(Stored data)
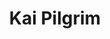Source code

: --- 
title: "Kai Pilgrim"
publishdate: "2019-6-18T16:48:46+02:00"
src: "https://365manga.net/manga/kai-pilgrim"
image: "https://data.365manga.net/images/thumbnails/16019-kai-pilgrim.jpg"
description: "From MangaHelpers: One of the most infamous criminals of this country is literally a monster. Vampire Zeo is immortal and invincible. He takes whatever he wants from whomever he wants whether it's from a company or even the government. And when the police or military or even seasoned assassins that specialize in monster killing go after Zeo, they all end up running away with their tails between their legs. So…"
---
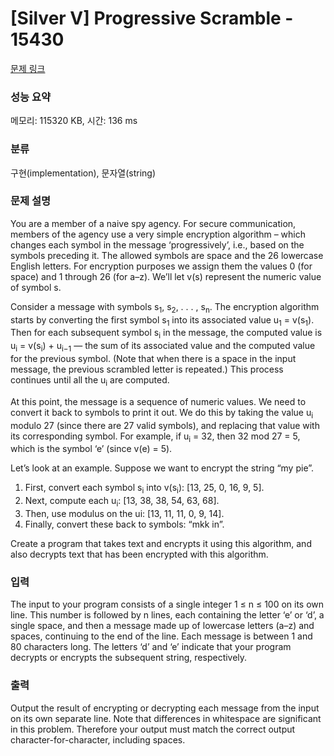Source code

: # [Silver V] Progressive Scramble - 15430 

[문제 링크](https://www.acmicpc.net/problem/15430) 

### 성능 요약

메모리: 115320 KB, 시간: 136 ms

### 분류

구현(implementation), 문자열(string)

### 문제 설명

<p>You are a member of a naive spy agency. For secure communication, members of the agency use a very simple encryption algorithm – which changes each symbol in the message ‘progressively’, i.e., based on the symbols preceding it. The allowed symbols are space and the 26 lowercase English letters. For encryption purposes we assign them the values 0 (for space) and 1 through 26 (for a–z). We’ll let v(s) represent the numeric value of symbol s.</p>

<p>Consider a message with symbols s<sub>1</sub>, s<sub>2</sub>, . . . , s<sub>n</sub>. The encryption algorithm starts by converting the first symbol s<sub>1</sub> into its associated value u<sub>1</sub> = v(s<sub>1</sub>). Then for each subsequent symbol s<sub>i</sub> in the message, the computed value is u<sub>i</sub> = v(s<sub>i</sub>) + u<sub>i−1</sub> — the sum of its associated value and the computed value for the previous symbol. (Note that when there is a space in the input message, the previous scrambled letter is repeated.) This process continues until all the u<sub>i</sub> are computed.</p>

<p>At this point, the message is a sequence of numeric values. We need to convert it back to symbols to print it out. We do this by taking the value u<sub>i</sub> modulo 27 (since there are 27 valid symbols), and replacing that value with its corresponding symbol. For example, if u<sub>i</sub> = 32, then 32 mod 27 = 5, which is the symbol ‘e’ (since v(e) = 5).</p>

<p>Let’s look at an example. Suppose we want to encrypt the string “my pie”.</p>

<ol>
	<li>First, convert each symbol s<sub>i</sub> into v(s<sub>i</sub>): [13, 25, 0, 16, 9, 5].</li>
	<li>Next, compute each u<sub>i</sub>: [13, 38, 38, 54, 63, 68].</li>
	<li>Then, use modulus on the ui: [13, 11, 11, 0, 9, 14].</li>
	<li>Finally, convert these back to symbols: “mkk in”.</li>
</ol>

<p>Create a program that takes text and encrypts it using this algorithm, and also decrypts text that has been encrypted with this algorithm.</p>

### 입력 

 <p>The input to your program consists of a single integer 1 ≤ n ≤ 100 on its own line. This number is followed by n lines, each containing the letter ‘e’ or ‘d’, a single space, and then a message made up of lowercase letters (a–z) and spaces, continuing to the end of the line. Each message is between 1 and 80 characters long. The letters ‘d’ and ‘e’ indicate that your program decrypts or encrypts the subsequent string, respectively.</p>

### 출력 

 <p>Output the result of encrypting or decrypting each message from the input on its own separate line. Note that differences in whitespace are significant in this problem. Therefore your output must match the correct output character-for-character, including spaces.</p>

GOAL OF THE EXERCISE: Please copy only the lines from the one with "<li>Next, compute each" through the final line of the records above, both ends included.

THE ANSWER:
	<li>Next, compute each u<sub>i</sub>: [13, 38, 38, 54, 63, 68].</li>
	<li>Then, use modulus on the ui: [13, 11, 11, 0, 9, 14].</li>
	<li>Finally, convert these back to symbols: “mkk in”.</li>
</ol>

<p>Create a program that takes text and encrypts it using this algorithm, and also decrypts text that has been encrypted with this algorithm.</p>

### 입력 

 <p>The input to your program consists of a single integer 1 ≤ n ≤ 100 on its own line. This number is followed by n lines, each containing the letter ‘e’ or ‘d’, a single space, and then a message made up of lowercase letters (a–z) and spaces, continuing to the end of the line. Each message is between 1 and 80 characters long. The letters ‘d’ and ‘e’ indicate that your program decrypts or encrypts the subsequent string, respectively.</p>

### 출력 

 <p>Output the result of encrypting or decrypting each message from the input on its own separate line. Note that differences in whitespace are significant in this problem. Therefore your output must match the correct output character-for-character, including spaces.</p>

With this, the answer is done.